Zum 13. Mal hatte der Verein »Rund um den Siggi« zum Weihnachtsmarkt am Samstag vor dem ersten Advent eingeladen und konnte dabei auf die Unterstützung vieler lokaler Geschäftsleute, Kunsthandwerker, Vereine und Institutionen zählen.

»Wir haben diesmal 40 Stände, mehr geht vom Platz her gar nicht«, berichtet der Vereinsvorsitzende Peter Schmidt, der am eigenen Stand mit seinen Kollegen von »Rund um den Siggi« Lebkuchenherzen und Weihnachtsmarkt-Sammeltassen verkaufte. Mehrere tausend Besucher flanierten über den Weihnachtsmarkt im Herzen des Bielefelder Westens und bestaunten kunsthandwerkliche Geschenkideen, die von selbst gestrickten Socken über zeitlose Etageren bis hin zu ausgefallenen metallenen Gartenobjekten in Elch- oder Eichhörnchen-Form für jeden Geschmack etwas zu bieten hatten.

Gemeinnützige Organisationen wie die Heilsarmee, das Mädchenhaus Bielefeld oder auch die Aids-Hilfe servierten neben Getränken und adventlichem Schmuckwerk auch Informationen zu ihrer Arbeit. Durch zahlreiche Spielangebote und ein Karussell kam aber auch der Spaß nicht zu kurz.

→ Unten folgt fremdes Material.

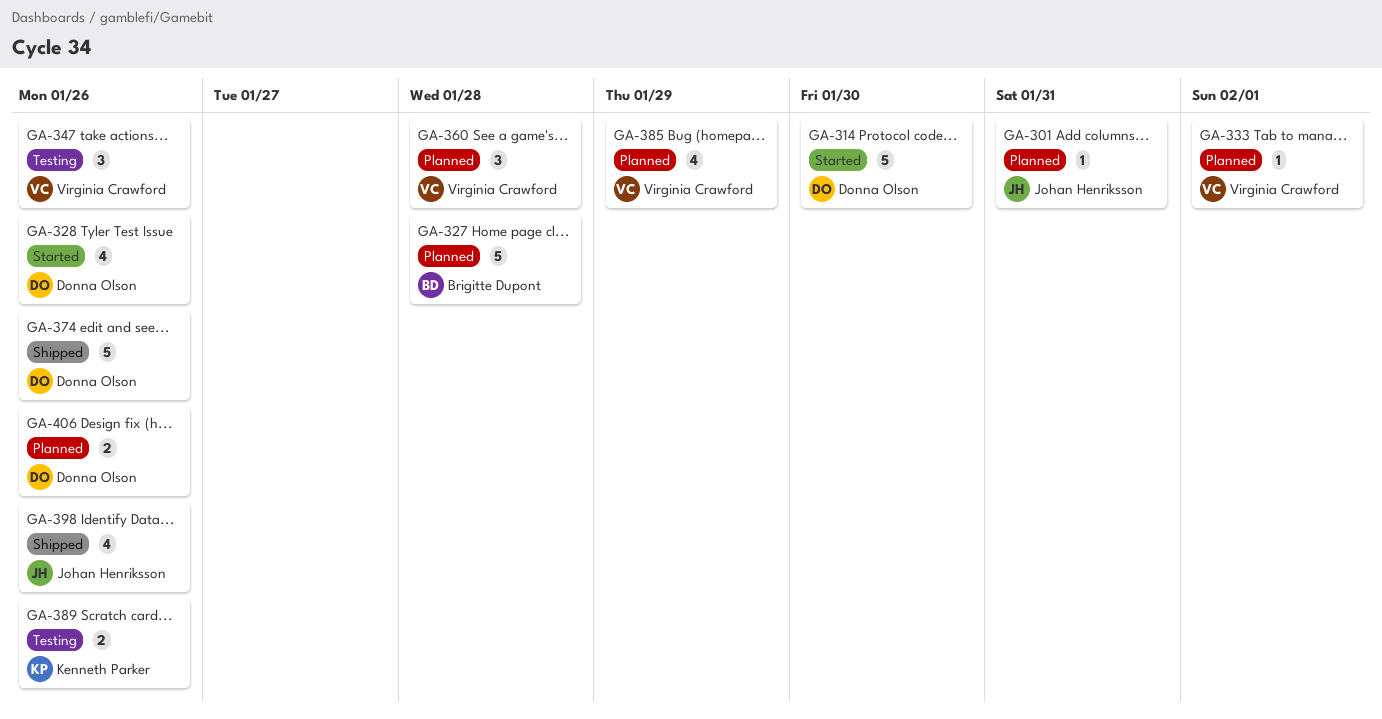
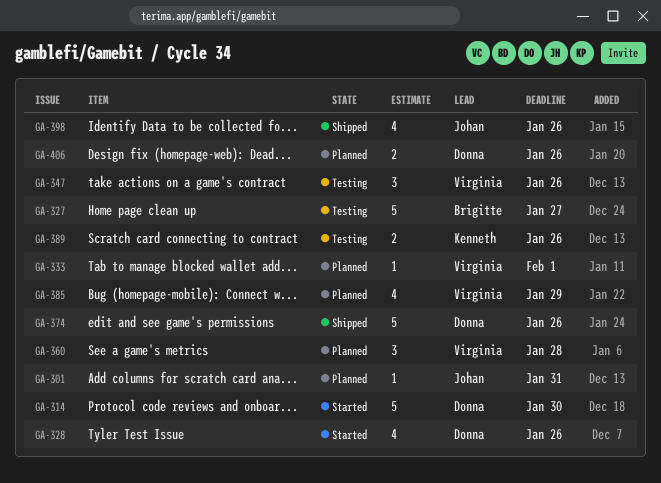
GA-327, status: Planned -> Testing
GA-327, due: Jan 28 -> Jan 27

»Wir haben zum Beispiel schon vorher mit unseren Kindern Marmeladen eingekocht und mit einer alten Kaffeemühle von Hand Spekulatiuscreme hergestellt«, erklärt Vera Müller vom Montessori-Kinderhaus, dessen Erlöse aus dem Stand für neues Spielzeug und Sportgeräte genutzt werden sollen.

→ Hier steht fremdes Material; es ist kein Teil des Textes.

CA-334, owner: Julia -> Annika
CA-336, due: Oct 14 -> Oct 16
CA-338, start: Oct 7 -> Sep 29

»Das ist das Schöne hier, man weiß, wer die Stände betreibt und wofür, so dass man mit seinem Einkauf zugleich auch etwas Gutes tut. Das macht den Markt hier so familiär und so besonders«, meint Besucherin Helga Werner, die wie viele andere auch das Rahmenprogramm genoss. In dem war ein Konzert des Posaunenchores der Lydia-Gemeinde ebenso ein Höhepunkt wie das der Kinderband »Die Löffelpiraten« in der Bürgerwache.